• _How to complete this task_
Can you restate the stretch of the Babylon 5 rules discussion below that begins at "Psionics: I have" and stops after "a huge stretch....", replacing "Force" with "Mystic" throughout?

• _Source passage_
........
I think you'd be better off working the species in the book to meet your goals. I mean, as even humans have the starting XP to max out Brawn if they want. So perhaps all you need do is take existing species, make some mods to have them better match B5 ( I see Twi'lek and Centari being pretty close for example), and just make the starting Ability Cap 4 instead of 5. I suspect that would allow you to sill have a reason to play a non-human if you wanted, while reducing the min-maxing you're concerned about.

  • Attributes: I am thinking of adding an additional attribute - Xenorelation. This attribute will start at 1 and will act as a limiting attribute when dealing with individuals not of your own species; i.e. you use the supporting attribute for the skill you are attempting or Xenorelation whichever is lower.

This sounds more like a skill instead of attribute... and I'm not 100% clear on how this differs from existing skills like Xenology, Charm, Leadership, ect...

Psionics: I have note yet gone into it yet but I am thinking of modeling it on the Force powers (Sense, Influence and Move, Move being only for Telekinetics and therefore rare).

This seems like one of the more challenging areas with Force using specs being a little more general purpose... though I suppose it's not a huge stretch....

  • Combat: Given that combat in the Babylon 5 universe seems quite dangerous (and is modeled that way in the official rpg's I have seen). I am thinking of the following alterations: When a character goes over their wound threshold the critical that they suffer is modified by any critical modifiers that would be included if the critical was triggered on purpose. Additionally, to model the lethality of the B5 universe I am also thinking of a base modifier for exceeding the wound threshold of +50. This would mean that even if the critical is the first critical there would be a reduced chance of the critical being one of the really pathetic ones. Also, maybe give PPG weapons vicious rating, I may reduce the above critical modifier to take the PPG vicious rating into account. I may also give the option to convert excess strain to wounds. Lastly, I am thinking of allowing a character to "burn" a Destiny Point to reducing a critical just below the level which would cause death. However, if the DP is "burnt" toward the end of the session the DP count is reduced from the following session.

... erm... think this one over before you implement.

For starters, just because one game system did something some way doesn't mean it's good for all. It's like demanding your top hat be kinged after passing Go because that's how checkers works.
........
• _Listed entries_
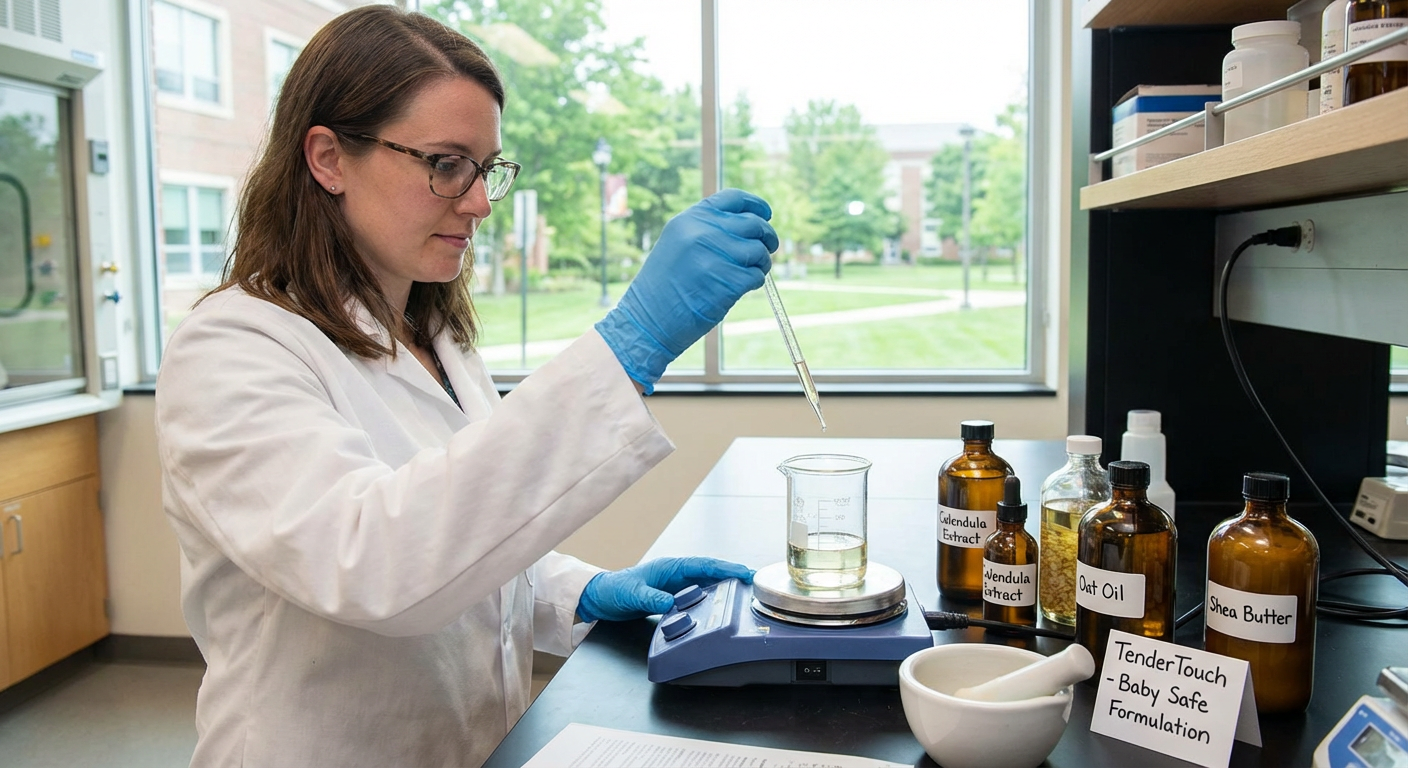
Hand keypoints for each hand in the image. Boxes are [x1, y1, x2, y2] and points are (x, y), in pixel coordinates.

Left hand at [576, 557, 753, 622]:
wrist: (600, 599)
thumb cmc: (614, 590)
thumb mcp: (632, 594)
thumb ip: (652, 598)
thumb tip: (671, 604)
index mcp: (670, 567)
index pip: (705, 565)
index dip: (727, 568)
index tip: (745, 572)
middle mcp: (677, 575)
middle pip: (712, 574)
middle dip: (734, 577)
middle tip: (757, 585)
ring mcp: (676, 588)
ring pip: (708, 587)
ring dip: (726, 591)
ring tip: (746, 598)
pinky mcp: (673, 600)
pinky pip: (698, 600)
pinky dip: (712, 604)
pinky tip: (722, 611)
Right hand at [595, 189, 777, 393]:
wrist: (648, 320)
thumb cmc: (665, 286)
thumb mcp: (678, 244)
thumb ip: (708, 230)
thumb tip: (750, 225)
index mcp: (690, 219)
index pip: (733, 199)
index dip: (755, 205)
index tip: (766, 214)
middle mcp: (702, 232)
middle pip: (753, 224)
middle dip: (767, 237)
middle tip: (769, 248)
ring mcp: (715, 256)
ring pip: (758, 250)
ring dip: (762, 262)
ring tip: (751, 272)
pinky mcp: (727, 281)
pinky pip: (756, 275)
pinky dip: (755, 282)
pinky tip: (742, 288)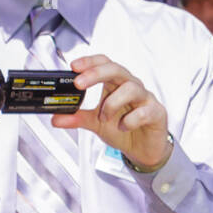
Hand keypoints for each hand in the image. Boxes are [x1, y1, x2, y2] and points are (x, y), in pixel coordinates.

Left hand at [51, 55, 171, 169]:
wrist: (143, 150)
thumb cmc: (123, 129)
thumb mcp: (96, 123)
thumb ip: (77, 118)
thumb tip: (56, 118)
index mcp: (115, 84)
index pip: (104, 63)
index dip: (90, 62)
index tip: (74, 67)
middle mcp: (131, 86)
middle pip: (116, 69)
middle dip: (96, 73)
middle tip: (80, 84)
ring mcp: (145, 98)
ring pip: (131, 88)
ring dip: (112, 102)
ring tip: (104, 118)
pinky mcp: (156, 113)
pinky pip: (144, 111)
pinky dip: (130, 120)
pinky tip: (123, 127)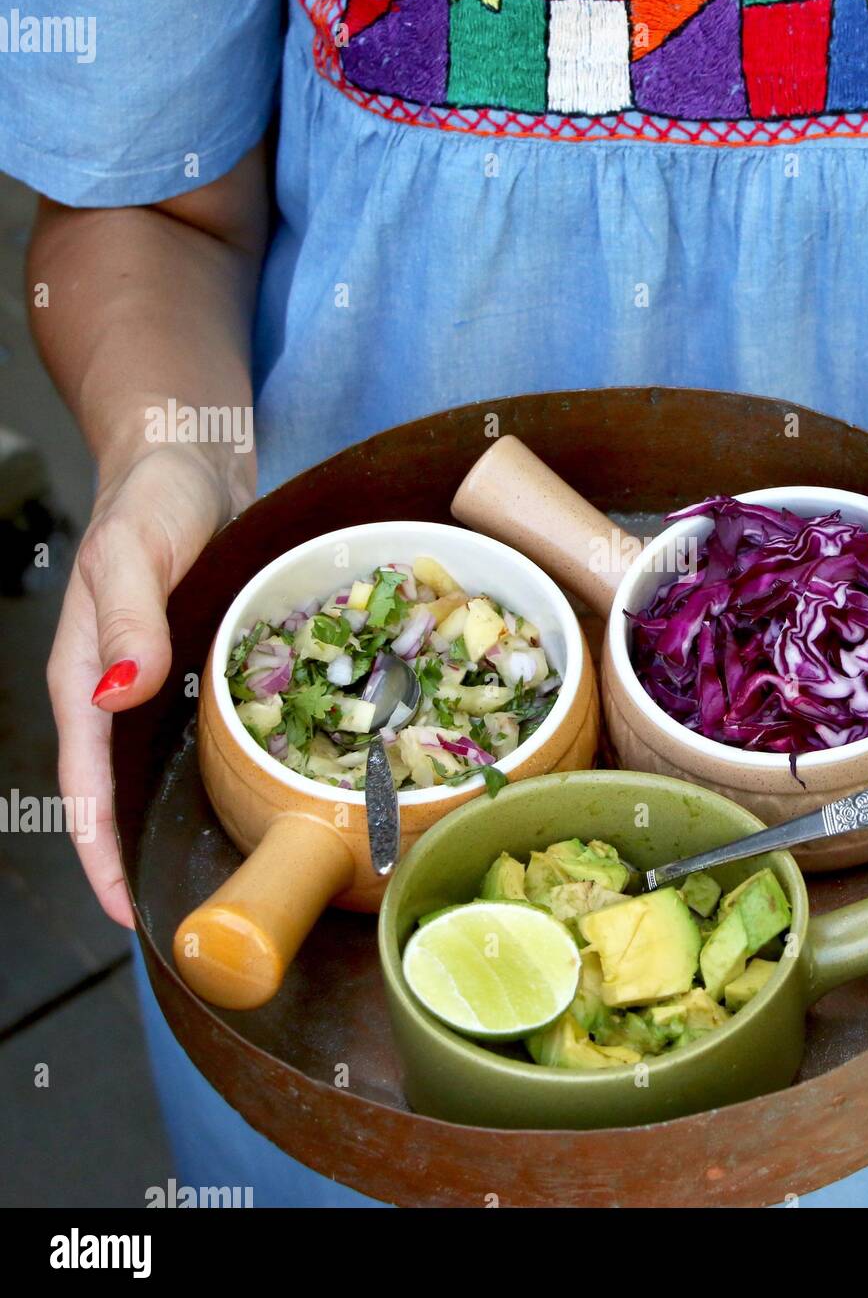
........
• _Worked solution_
Psionics: I have note yet gone into it yet but I am thinking of modeling it on the Mystic powers (Sense, Influence and Move, Move being only for Telekinetics and therefore rare).

This seems like one of the more challenging areas with Mystic using specs being a little more general purpose... though I suppose it's not a huge stretch....